The objective of JFM is to publish high-quality and original papers alongside relevant and insightful reviews. The current issue is built around some topics covering a wide area of forensic work from the crime scene to the autopsy table: Medicolegal investigative systems, asphyxia deaths, toxicology, pediatric forensic pathology, trauma pattern and domestic violence.
Paun discusses the damages caused by mass casualties from wars, terrorism and collective accidents and their distributions .
Latorre et al. review the enigma in Forensic pathology – SIDS. The authors describe the autopsy findings performed in post neonatal subjects in order to answer the questions like: what is SIDS/SIDU; is SIDS a real cause of death and which are the risk factors. They underline the problems in interpretation of the causes of death of an infant’s unexpected sudden death .
Saini and Kapoor describe the contribution and limitations of biometric science in the field of forensic identification. Because of achieving the accurate identification, which is the red flag in crime detection, they review the effectiveness of biometrics system .
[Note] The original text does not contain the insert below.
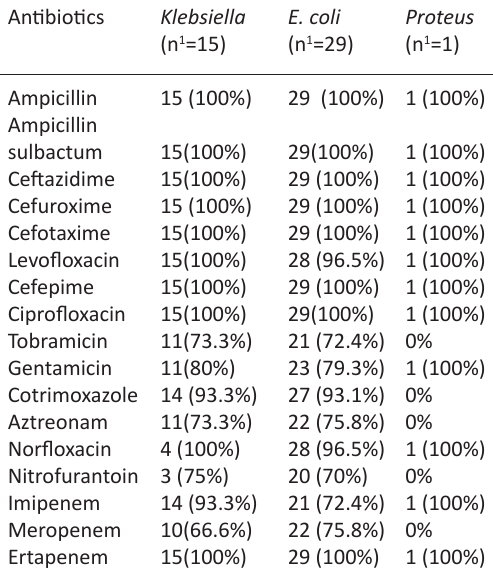
Table 1. Co-resistance pattern of ertapenem resistant isolates.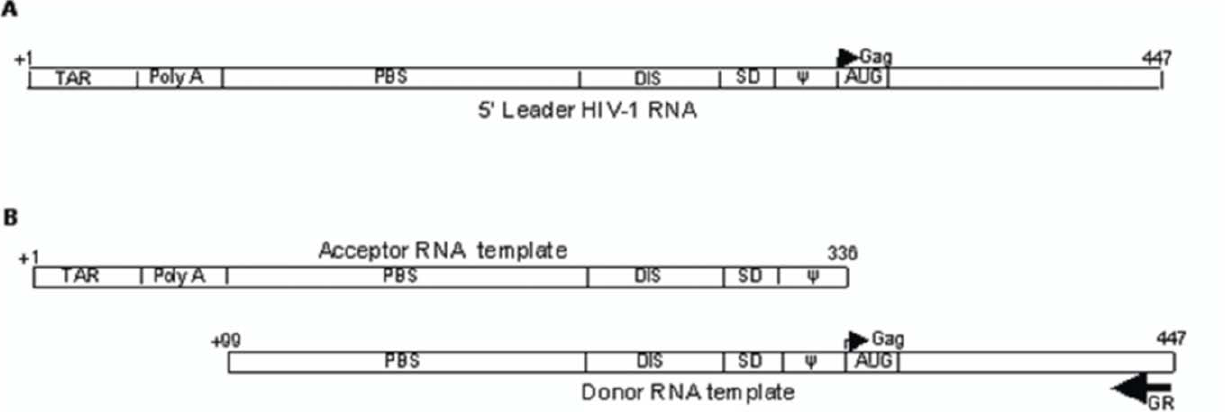
Figure 2. Schematic representation of RNA transcripts showing motifs within the 5 9 UTR of HIV-1 RNA genome. (A)5 9 leader HIV-1 RNA transcripts including the 5’ end of the gag gene (position + 1 to 447 relative to the transcriptional start site + 1). (B) Acceptor and donor RNA templates used in the template-switching assays.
Kalougivaki and Nand provide a retrospective review of fatal drowning in Fiji from 2011 to 2014. They make a fruitful descriptive analysis of fatal drowning, which involves general age, sex, accidental or homicidal and epidemiology. Their main aim is the prevention of fatal cases .
In the final article of this issue Zribi et al. describe an interesting case of complex suicide, including a rare combination of ingestion of toxic with self-strangulation. The authors emphasize the problem in determination of the manner of death in complex suicides .
Creating the articles like these is a lot of work. I want to personally thank the authors for their diligent efforts in collecting the valuable information contained within this journal. Best wishes and thank you for your contribution to the Journal of Forensic Medicine.